Professionals and advisors tend to be reactive rather than proactive and have not yet anticipated what is becoming the world’s fastest growing area of world industry. The Halal industry is there to stay. The investment power from the Muslim world, boosted by the high energy prizes, is there to stay.

Law, accounting and auditor firms, financial advisors will realize this when their clients will ask them to operate with that “Islamic capacity”. For some firms, it will be too late and they will lose market shares to more innovative or clairvoyant firms.

To acquire that capacity is a substantial investment. How expensive in a budget can this be?

You can of course play the heavyweight and hire, poach or train qualified professionals in the area; open offices and develop the project from scratch. This is what global firms are doing. The Big Four, the top 10 London law firms and large banks are investing heavily there…

Or you can look at the value of networking which offers excellent value for money.

This is where our ISFIN project has proved to be very innovative. We were granted the attention of the Financial Times Innovative Awards for our corporate strategy in the sector.

You do not need to have in-house Shariah-accredited professionals when most of the investments or transactions happen in a conventional way. When a deal has a Shariah compliant dimension than you can pull the expertise of the highly qualified lawyers of the network. ISFIN, which now covers some 60 jurisdictions with 60 top tier law firms, accompanies investors from the Muslim world into the Western world and vice-versa we help our Partner firms accompany their Western clients into the Muslim world.

We are an entrepreneurial project dedicated to facilitating the exchange of business and legal consultancy in the Islamic world. A company only specializing to promote the benefits of our partner firms and their clients when they deal in this fast growing sector.

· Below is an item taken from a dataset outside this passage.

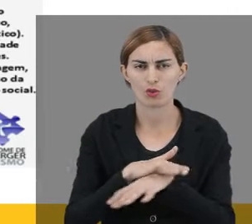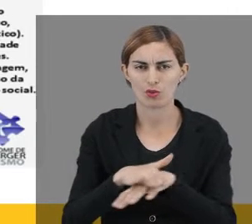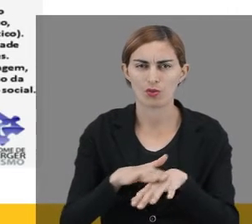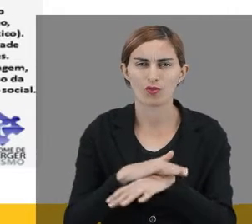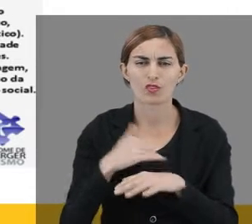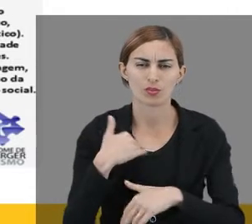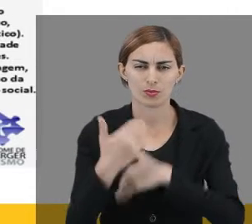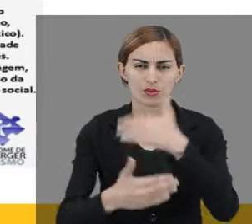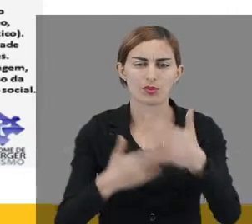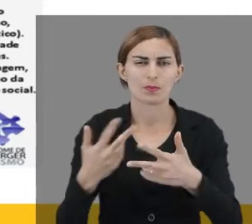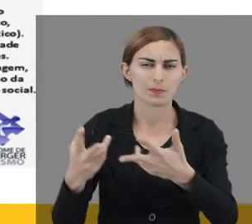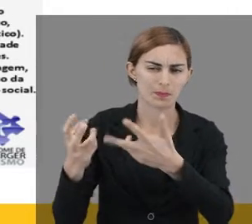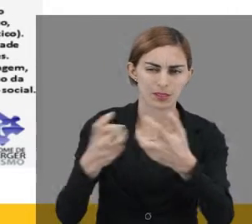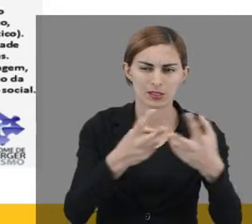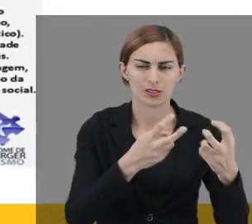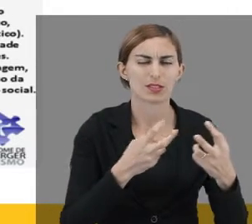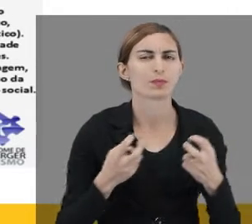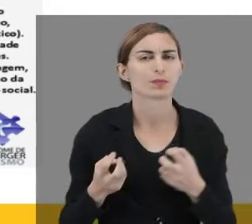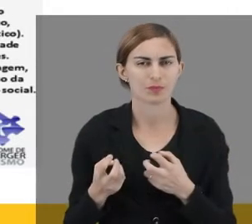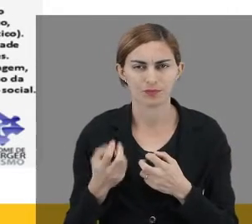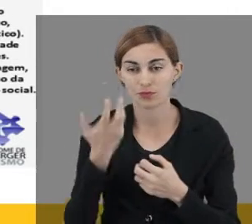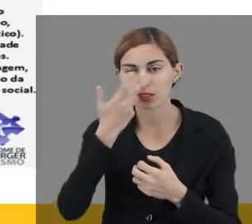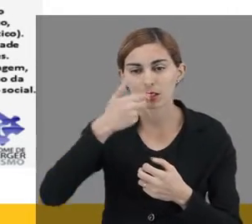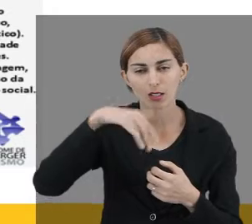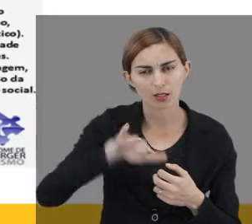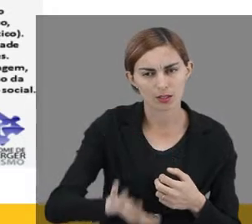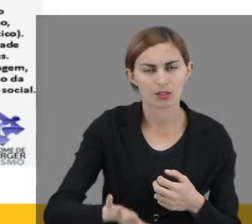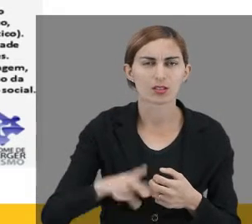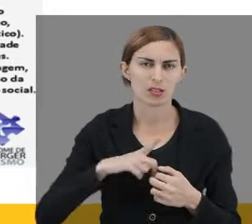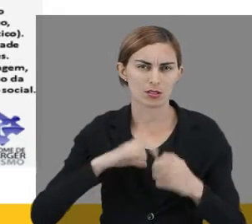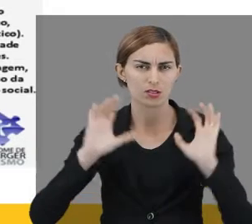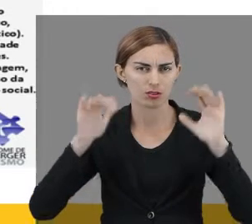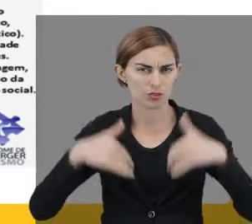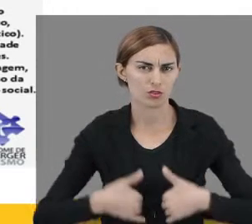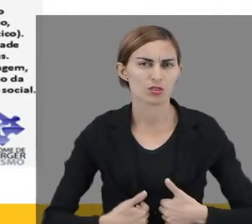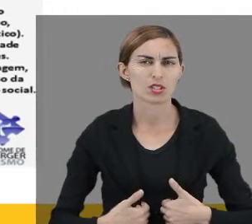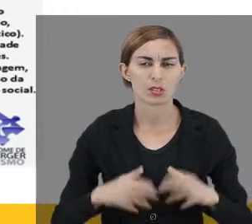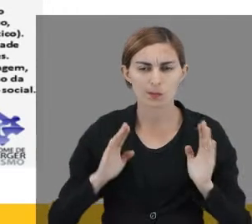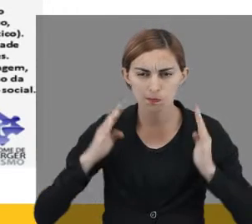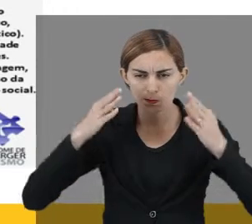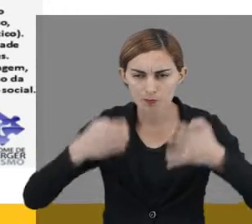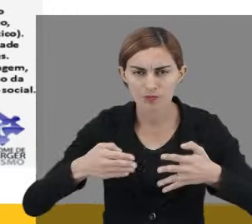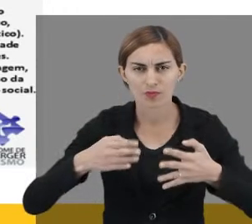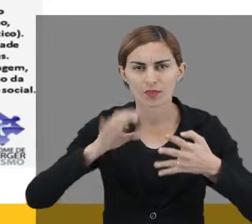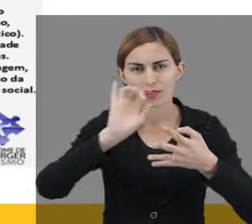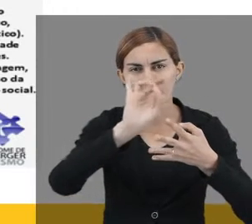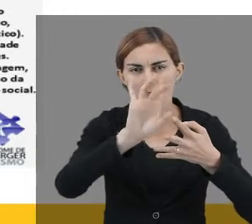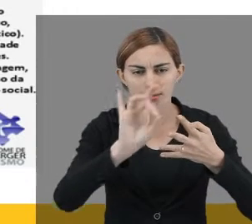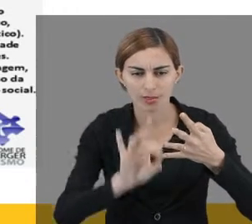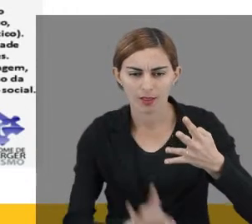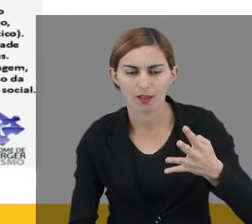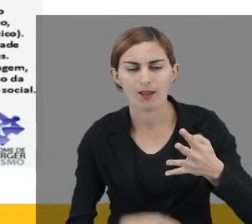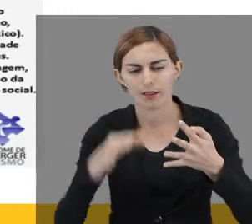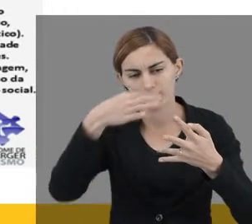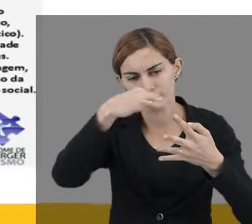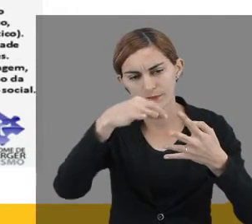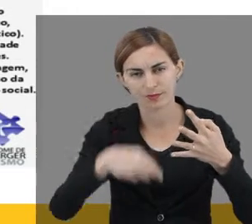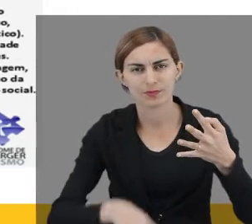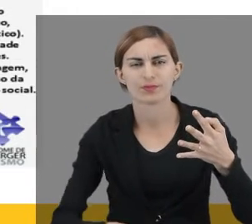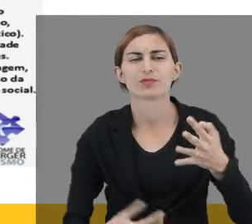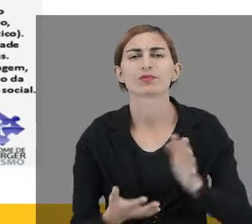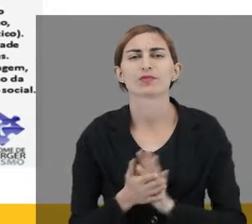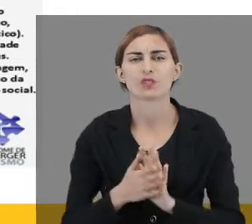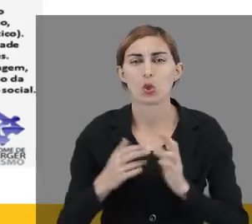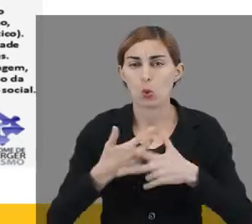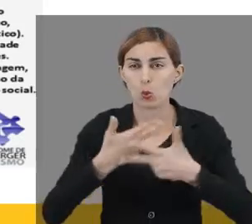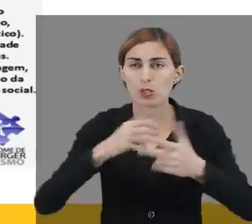conversou. Que é a questão dos processamentos perceptivos. A criança com autismo está muito centrada nos detalhes. Então nós não podemos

The real challenge when dealing with the Muslim world or when dealing with the Western world is not the technicality, it is the cultural gap.

In 28 months of existence, we have become the world leader in the supply of legal advice to the Halal industry. We are now expanding to new sectors: Audit & accounting, Banking, Wealth, Real Estate, Consultancy.

We are confident that ISFIN will keep growing as it is a worldwide project with professional firms and advisors fulfilling a growing demand in Latin America, Africa, Asia, Europe…

Intelligence is not a crime and partners, in charge of budget within professional advisory firms, will look at figures that open alternative income routes for their structure.